Document excerpt ::
=======
Louth police officer, Rebecca Stevenson, has been dismissed without notice from Lincolnshire Police today (Wednesday) after being convicted for drink-driving.
The incident took place at around 4.30am on July 2, when a member of the public in Saltfleetby was woken by the sound of Ms Stevenson’s car crashing into a dyke near her house. She recognised Ms Stevenson - who was barefoot and wearing a dressing gown - as a serving police officer.
Ms Stevenson was arrested and breathalysed, with a reading of 73 microgrammes of alcohol per 100 millilitres of breath. The legal limit is 35 microgrammes.
She pleaded guilty to the offence at Nottingham Magistrates’ Court on July 18, as reported previously.
Today’s misconduct hearing was held at Lincolnshire Police headquarters in Nettleham, near Lincoln, earlier today.
After a long deliberation this afternoon, Chief Constable Bill Skelly confirmed that Ms Stevenson, 33, from Louth, would be dismissed without notice.
Mr Skelly said: “I am determined that Lincolnshire police officers will behave in a manner that does not discredit the force.
“Both yourself and members of the public were at serious risk of life-changing harm or death.”
He added that Ms Stevenson’s behaviour was ‘not consistent’ with her role as a warranted police officer.
Earlier today, Mr Skelly was told that Ms Stevenson had been a popular, hard-working, dedicated police officer for over 12 years with no previous complaints regarding her conduct.
It was also noted that she had been ‘stressed and depressed’ at the time of the incident. Part of Ms Stevenson’s mitigation - regarding personal and medical matters - were held in private, excluding the public and the press.
=======
Dataset entries

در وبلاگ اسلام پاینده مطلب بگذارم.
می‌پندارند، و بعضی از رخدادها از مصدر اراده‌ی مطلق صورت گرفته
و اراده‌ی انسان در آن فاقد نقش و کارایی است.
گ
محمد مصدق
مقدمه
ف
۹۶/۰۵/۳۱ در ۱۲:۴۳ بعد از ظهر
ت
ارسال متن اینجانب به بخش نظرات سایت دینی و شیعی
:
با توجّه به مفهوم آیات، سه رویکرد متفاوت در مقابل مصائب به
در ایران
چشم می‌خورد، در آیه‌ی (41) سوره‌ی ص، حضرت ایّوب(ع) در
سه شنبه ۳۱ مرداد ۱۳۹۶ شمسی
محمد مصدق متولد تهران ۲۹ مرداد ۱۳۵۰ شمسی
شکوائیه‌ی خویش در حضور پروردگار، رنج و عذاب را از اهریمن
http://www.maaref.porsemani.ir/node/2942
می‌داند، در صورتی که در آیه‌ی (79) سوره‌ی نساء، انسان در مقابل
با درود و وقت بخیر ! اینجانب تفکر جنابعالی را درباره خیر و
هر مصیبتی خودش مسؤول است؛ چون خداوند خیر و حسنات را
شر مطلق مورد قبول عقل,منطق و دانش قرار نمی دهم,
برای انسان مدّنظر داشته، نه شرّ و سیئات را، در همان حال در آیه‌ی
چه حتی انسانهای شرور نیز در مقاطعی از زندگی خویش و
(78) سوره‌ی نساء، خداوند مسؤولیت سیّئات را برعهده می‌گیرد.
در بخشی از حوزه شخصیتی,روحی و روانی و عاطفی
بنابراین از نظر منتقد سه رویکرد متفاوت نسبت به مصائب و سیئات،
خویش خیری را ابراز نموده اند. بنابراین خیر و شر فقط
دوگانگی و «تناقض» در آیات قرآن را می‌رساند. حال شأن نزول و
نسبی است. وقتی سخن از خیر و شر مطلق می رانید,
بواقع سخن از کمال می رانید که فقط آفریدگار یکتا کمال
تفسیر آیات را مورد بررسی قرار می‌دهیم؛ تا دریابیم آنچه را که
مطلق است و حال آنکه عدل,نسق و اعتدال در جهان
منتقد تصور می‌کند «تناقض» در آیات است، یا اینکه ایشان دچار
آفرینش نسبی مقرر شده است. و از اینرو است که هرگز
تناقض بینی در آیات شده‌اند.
=======
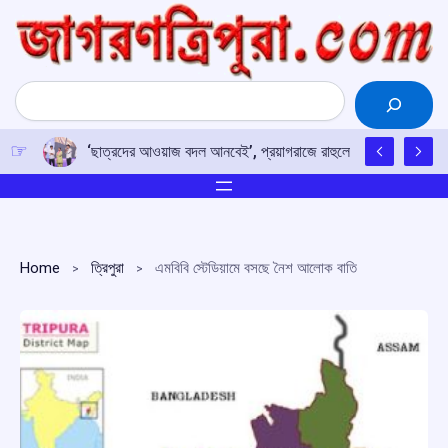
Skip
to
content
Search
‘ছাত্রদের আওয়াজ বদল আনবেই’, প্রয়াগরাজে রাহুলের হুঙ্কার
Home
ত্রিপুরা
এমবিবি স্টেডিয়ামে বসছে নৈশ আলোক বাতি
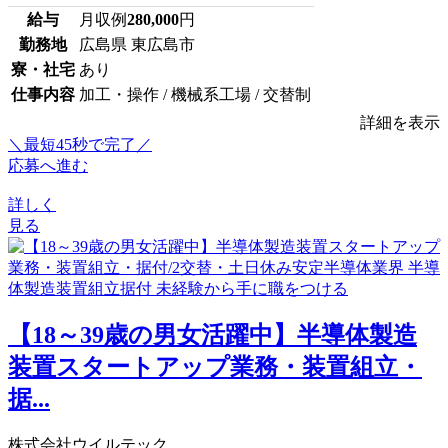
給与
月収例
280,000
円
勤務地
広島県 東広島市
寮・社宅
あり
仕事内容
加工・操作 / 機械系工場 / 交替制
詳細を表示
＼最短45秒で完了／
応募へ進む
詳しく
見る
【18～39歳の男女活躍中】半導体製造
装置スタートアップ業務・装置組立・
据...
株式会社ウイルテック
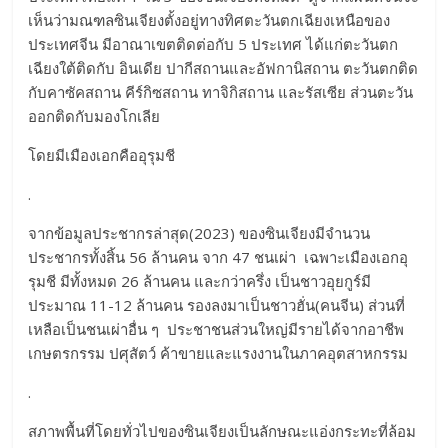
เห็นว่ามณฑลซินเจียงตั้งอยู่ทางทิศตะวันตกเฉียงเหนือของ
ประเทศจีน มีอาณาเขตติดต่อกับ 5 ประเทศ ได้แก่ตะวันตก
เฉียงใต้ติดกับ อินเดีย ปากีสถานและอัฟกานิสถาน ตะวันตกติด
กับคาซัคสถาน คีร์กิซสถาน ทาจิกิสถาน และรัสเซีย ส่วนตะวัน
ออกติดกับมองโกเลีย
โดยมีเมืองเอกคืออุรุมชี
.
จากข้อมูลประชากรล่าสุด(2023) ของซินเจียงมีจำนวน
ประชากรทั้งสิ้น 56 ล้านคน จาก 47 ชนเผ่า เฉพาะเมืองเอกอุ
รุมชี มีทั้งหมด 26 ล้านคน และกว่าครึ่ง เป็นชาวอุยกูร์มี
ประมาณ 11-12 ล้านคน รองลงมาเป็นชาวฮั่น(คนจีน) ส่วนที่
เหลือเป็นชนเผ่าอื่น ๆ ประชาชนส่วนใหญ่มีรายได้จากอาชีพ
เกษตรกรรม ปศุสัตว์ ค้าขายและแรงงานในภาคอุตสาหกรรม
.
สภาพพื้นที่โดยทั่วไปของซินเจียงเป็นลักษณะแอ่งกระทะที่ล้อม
=======
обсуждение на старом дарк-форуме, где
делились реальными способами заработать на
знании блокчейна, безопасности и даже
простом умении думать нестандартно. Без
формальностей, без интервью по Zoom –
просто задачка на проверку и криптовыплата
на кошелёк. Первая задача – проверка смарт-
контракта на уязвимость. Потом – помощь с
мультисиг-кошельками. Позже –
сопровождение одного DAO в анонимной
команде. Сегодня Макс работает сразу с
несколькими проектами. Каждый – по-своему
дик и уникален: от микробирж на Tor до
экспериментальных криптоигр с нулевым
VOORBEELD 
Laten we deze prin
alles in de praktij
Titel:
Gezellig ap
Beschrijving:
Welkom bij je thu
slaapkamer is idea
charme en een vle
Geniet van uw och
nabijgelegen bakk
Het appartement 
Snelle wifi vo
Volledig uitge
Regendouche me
=======
What you should do :: Retype the entire news report on the police officer's dismissal word for word. The items have no connection to the news report.

Solution for this exercise ::
Louth police officer, Rebecca Stevenson, has been dismissed without notice from Lincolnshire Police today (Wednesday) after being convicted for drink-driving.
The incident took place at around 4.30am on July 2, when a member of the public in Saltfleetby was woken by the sound of Ms Stevenson’s car crashing into a dyke near her house. She recognised Ms Stevenson - who was barefoot and wearing a dressing gown - as a serving police officer.
Ms Stevenson was arrested and breathalysed, with a reading of 73 microgrammes of alcohol per 100 millilitres of breath. The legal limit is 35 microgrammes.
She pleaded guilty to the offence at Nottingham Magistrates’ Court on July 18, as reported previously.
Today’s misconduct hearing was held at Lincolnshire Police headquarters in Nettleham, near Lincoln, earlier today.
After a long deliberation this afternoon, Chief Constable Bill Skelly confirmed that Ms Stevenson, 33, from Louth, would be dismissed without notice.
Mr Skelly said: “I am determined that Lincolnshire police officers will behave in a manner that does not discredit the force.
“Both yourself and members of the public were at serious risk of life-changing harm or death.”
He added that Ms Stevenson’s behaviour was ‘not consistent’ with her role as a warranted police officer.
Earlier today, Mr Skelly was told that Ms Stevenson had been a popular, hard-working, dedicated police officer for over 12 years with no previous complaints regarding her conduct.
It was also noted that she had been ‘stressed and depressed’ at the time of the incident. Part of Ms Stevenson’s mitigation - regarding personal and medical matters - were held in private, excluding the public and the press.